The Com-COV 3 trial is seeking to recruit 270 young volunteers.
The study has already opened at six sites in the UK, and is expanding to nine new recruiting areas, with Cambridge University Hospitals NHS Foundation Trust (CUH) leading the study in the east of England.
All participants will be randomly allocated at the time of their second dose to receive either a full second dose of the Pfizer vaccine, a one-third dose of the Pfizer vaccine, or a full dose of the Novavax vaccine.
These vaccines will be administered at least eight weeks after their first dose.
"Teenagers are currently experiencing the highest rate of infections of all age groups in the UK," said Professor Matthew Snape, associate professor in paediatrics and vaccinology at the Oxford Vaccine Group, and chief investigator on the trial.
“This study will be critical to delivering vital information on the range of options for immunising teenagers against Covid-19 in the UK to help control this.
“We are very grateful to those young volunteers and their parents who have signed up for the study so far. We hope the addition of the trial site at CUH will encourage even more participants to get involved in this critically important research.”
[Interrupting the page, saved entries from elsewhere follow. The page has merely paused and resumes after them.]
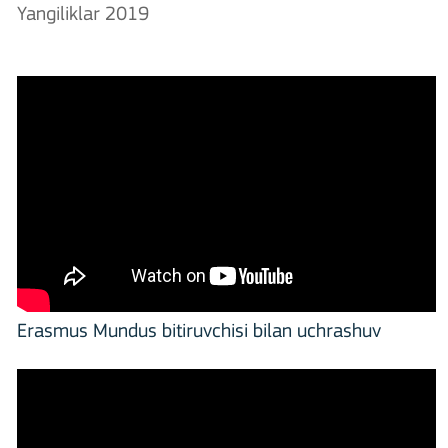
Yangiliklar 2019
Erasmus Mundus bitiruvchisi bilan uchrashuv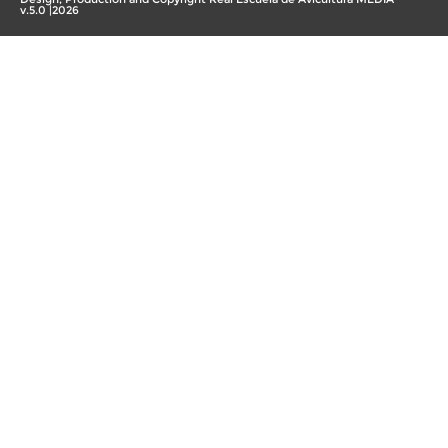
v.5.0 |2026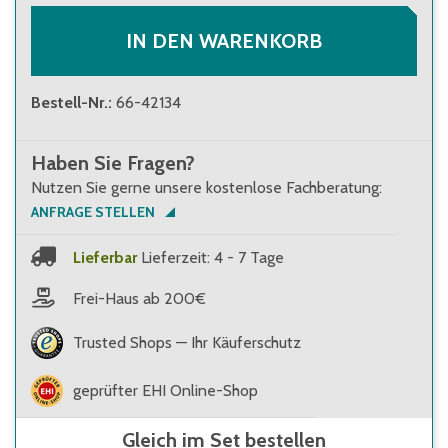
IN DEN WARENKORB
Bestell-Nr.
:
66-42134
Haben Sie Fragen?
Nutzen Sie gerne unsere kostenlose Fachberatung:
ANFRAGE STELLEN
Lieferbar
Lieferzeit: 4 - 7 Tage
Frei-Haus ab 200€
Trusted Shops — Ihr Käuferschutz
geprüfter EHI Online-Shop
Gleich im Set bestellen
The current UK guidance is that all 12 to 15 year olds receive a single dose of vaccine, while 16 to 17 year olds receive two doses of vaccine, 12 weeks apart.
Younger people at a greater risk of serious illness if they catch Covid are currently offered two doses.
The results from the study will provide the JCVI (Joint Committee on Vaccination and Immunisation) with timely and crucial information about immunising teenagers in the UK.
Dr Theofilos Polychronakis, consultant in paediatric respiratory medicine, who is leading the trial at CUH, said: "We welcome 12-16 year olds from our local community to take part in this study and help us determine the best options for immunisation for all teenagers, everywhere.
“Participation in research by people of Cambridgeshire has always contributed enormously to the discovery of new treatments, particularly over the last two years, and we are extremely grateful to them and all those who help our researchers to make a difference.
“It’s very important that a broad range of people from all parts of the country, and of all ages, take part in research in order to find the most effective solutions to Covid-19 possible."
The study is single-blind and randomised, meaning participants will not know what second dose vaccine they are receiving.
Researchers will assess reactogenicity (any side effects) and immune system responses to these new combinations of vaccines.
Professor Andrew Ustianowski, NIHR Clinical Lead for Covid-19 Vaccination Programme and Joint National Infection Specialty Lead, said:
“By getting involved in this study, volunteers will be able to help researchers develop our understanding of how we can best protect teenagers against Covid-19.
“Thanks to the generosity of thousands of vaccine study participants over the past 18 months, we have been able to reduce the impact and spread of Covid-19 with approved vaccines.
"Once it has reached its target, Com-COV 3 will be a pivotal study that is expected to provide important data that will lead directly to UK guidance on protecting young people and their families.”
If you would like to register to take part in the study at CUH visit the study website at https://comcovstudy.org.uk/participate-cambridge-comcov3
The study is backed through funding from the Vaccines Taskforce and National Institute for Health Research (NIHR) and run across several NIHR-supported sites by the National Immunisation Schedule Evaluation Consortium.